The UK think tank, the Policy Exchange, has issues a report recommending that ministers should end farmer Food Production subsidies. Stating the freeing up of funds could be spent elsewhere, such as the NHS. The report also suggests that the UK should lower tariffs on agricultural products post-Brexit from countries all over the world, not just the EU. Currently as a member of the EU, the UK is obliged to levy the same tariffs as other EU nations.

What could this mean for UK farming and what direction does the report from the think tank suggest going?

Farming is a traditional industry for the UK and it is vital that we continue to improve our standards.

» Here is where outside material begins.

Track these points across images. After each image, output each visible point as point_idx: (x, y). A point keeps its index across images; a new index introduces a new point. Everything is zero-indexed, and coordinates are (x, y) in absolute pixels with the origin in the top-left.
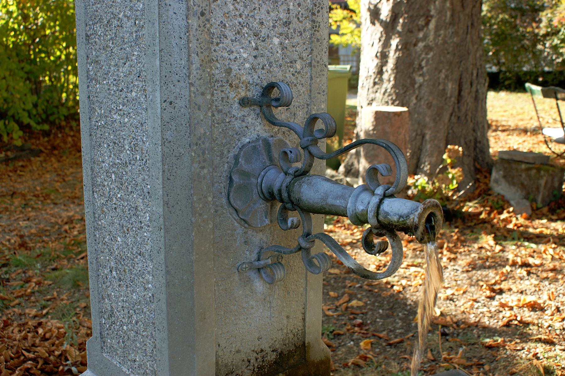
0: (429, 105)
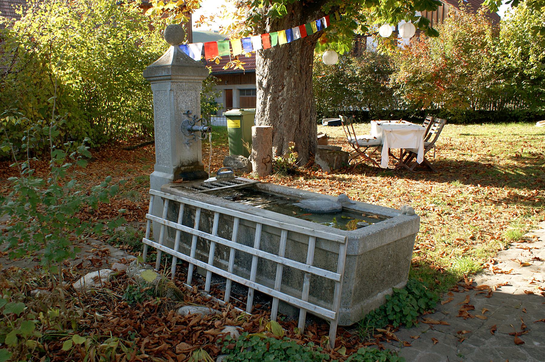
0: (285, 125)
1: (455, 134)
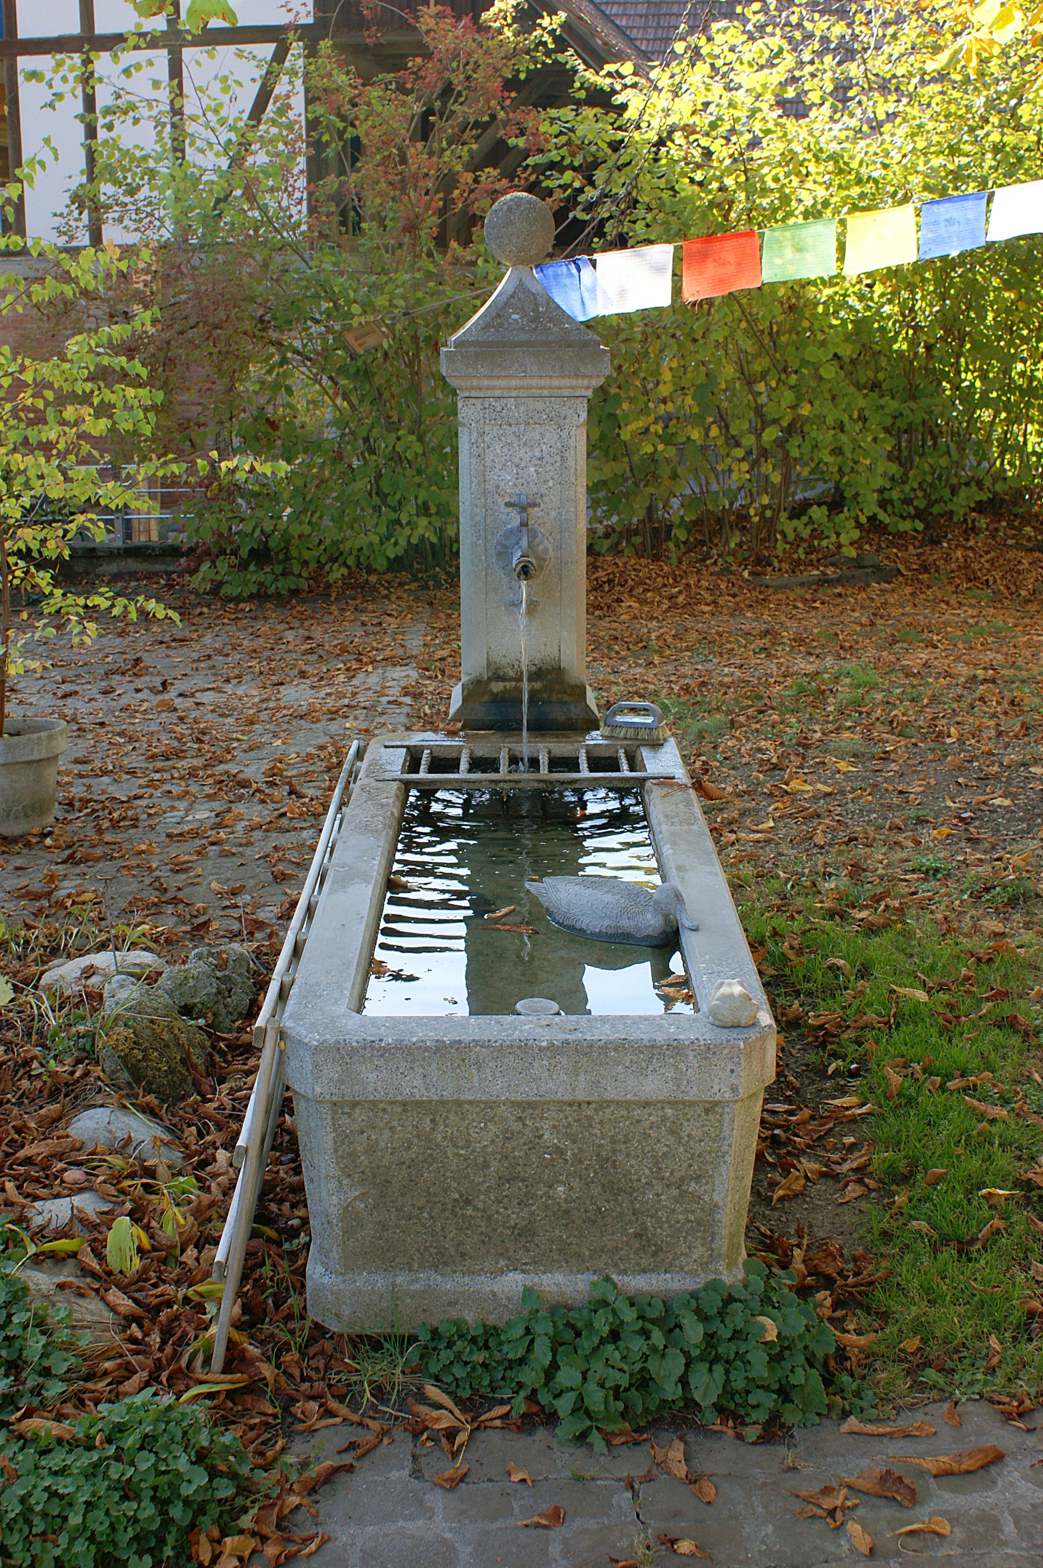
1: (361, 130)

Phasing out food subsidies

The issue with the think tank’s idea is that it would mean the UK would become almost entirely dependent on imported meat and lowering of tariffs could see the lowering of standards. Reports have already been made about chlorine-washed chicken and hormone-treated beef, which are currently banned under EU regulation. The think tank suggested that the government should pay them for other activities, such as protecting the environment.

This follows Michael Gove’s first big speech as environment minister, where he confirmed that farmers are guaranteed the £3 billion annual subsidies post-Brexit until at least 2022.

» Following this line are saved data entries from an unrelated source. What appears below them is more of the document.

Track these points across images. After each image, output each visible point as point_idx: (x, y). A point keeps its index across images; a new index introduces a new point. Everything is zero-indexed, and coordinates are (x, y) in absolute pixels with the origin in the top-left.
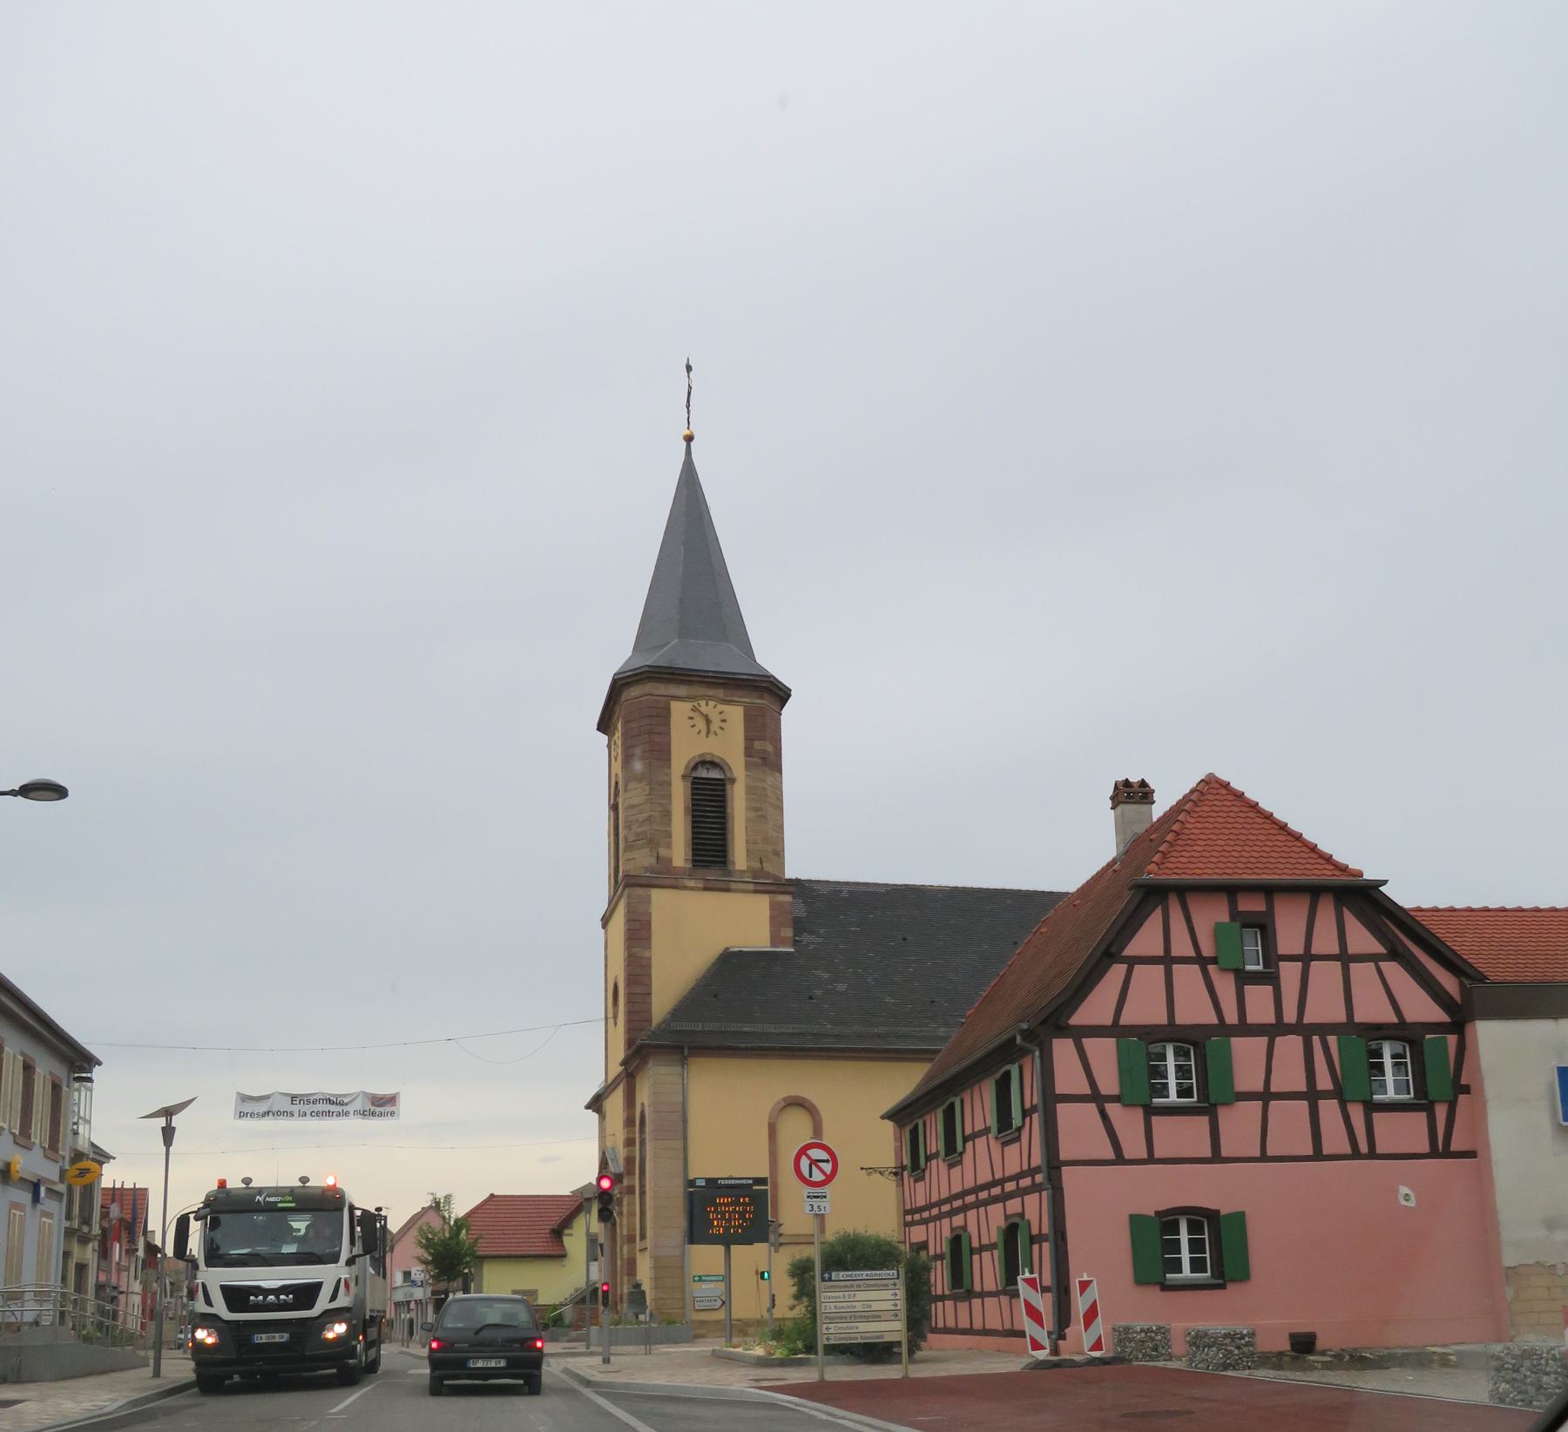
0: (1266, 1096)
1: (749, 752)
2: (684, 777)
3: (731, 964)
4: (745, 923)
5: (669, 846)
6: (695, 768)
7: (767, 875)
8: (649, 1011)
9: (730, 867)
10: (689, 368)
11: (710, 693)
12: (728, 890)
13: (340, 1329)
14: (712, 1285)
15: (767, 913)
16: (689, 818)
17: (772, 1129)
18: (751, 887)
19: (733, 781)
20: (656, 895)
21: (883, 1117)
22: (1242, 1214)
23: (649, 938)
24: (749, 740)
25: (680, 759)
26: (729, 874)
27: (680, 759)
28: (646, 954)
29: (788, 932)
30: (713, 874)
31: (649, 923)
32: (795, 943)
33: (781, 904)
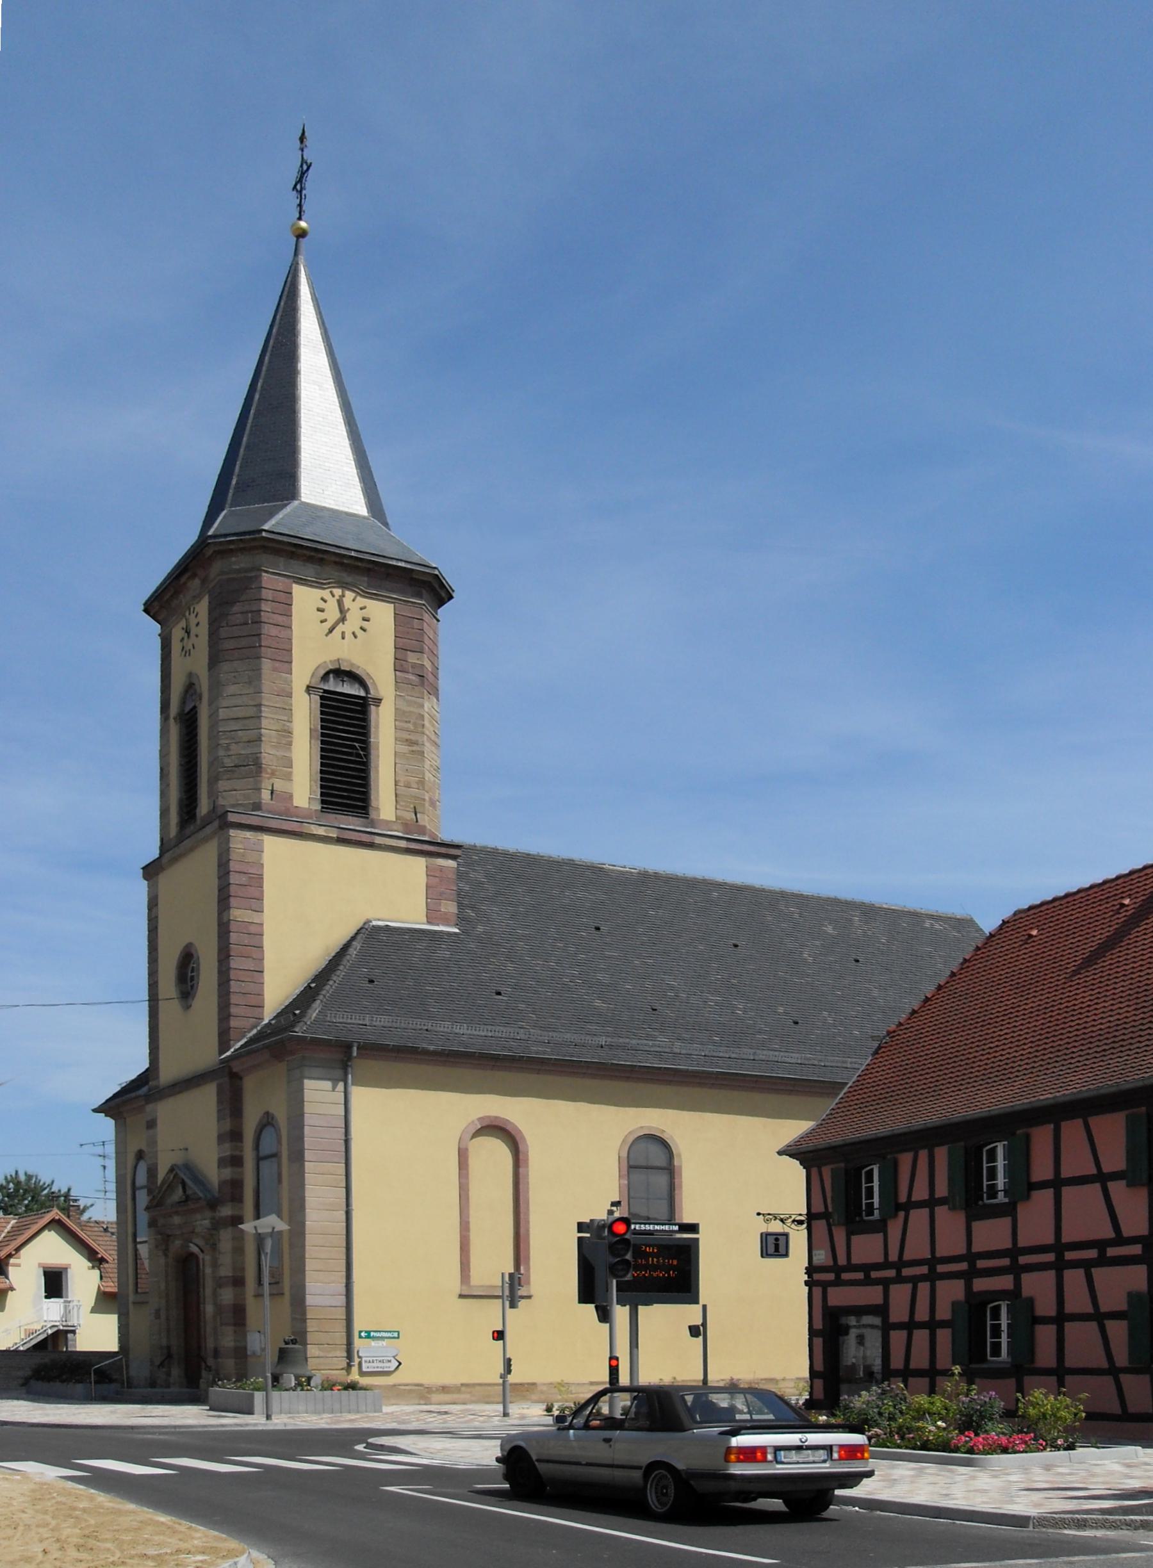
0: (1057, 1183)
1: (400, 665)
2: (309, 689)
3: (373, 944)
4: (395, 892)
5: (288, 777)
6: (325, 677)
7: (423, 830)
8: (261, 994)
9: (373, 815)
10: (302, 139)
11: (349, 579)
12: (371, 846)
13: (939, 1423)
14: (384, 1343)
15: (423, 879)
16: (318, 745)
17: (463, 1157)
18: (403, 844)
19: (378, 701)
20: (268, 840)
21: (780, 1153)
22: (46, 1297)
23: (260, 899)
24: (400, 650)
25: (304, 667)
26: (372, 824)
27: (304, 667)
28: (255, 918)
29: (450, 908)
30: (352, 822)
31: (260, 877)
32: (461, 920)
33: (441, 869)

Furthermore, he also said that future subsidies would be dependent on the wider benefits offered to the public from farmers, such as environmental protection.

The report says that from 2020 all food production subsidies should be phased out and gone by 2025. The problem is that the think tank, the Policy Exchange, Gove was one of the founders and the report suggests that we cannot keep up with farming standards in New Zealand and elsewhere.

However, New Zealand is bad comparison because after they cut food production subsidies, 70% of farmers went out of business and whilst it is reported that their industry is ‘thriving’, those reports come from the big business that can afford to set up.

More than meets the eye?

Either way, if the reports are correct and New Zealand farming is at its height, it took a long time to get there and real investment into other areas of farming such as environmental protections.

The government would need to ensure that significant costs for environmental protection infrastructure would be either subsidised entirely or at least partly.

Except there is one part of the report that suggests something else could be at play here. The report says that if removing the subsidies caused farmers to give up farming, there should be a mechanism in lace for redesigning agricultural land for other purposes such as housing. This suggests that land that would have previously been used by a business that has been contributing to the UK economy be sold off to build housing, the issue is that the report implies that it should go to the private sector.

The centre-right think tank could possibly be suggesting that the UK purposefully forces farmers out of business to then sell off the land to the private sector and share some of the land-value gains with the farmers, not all or even most, just some of the gains. However, that interpretation is entirely up to you.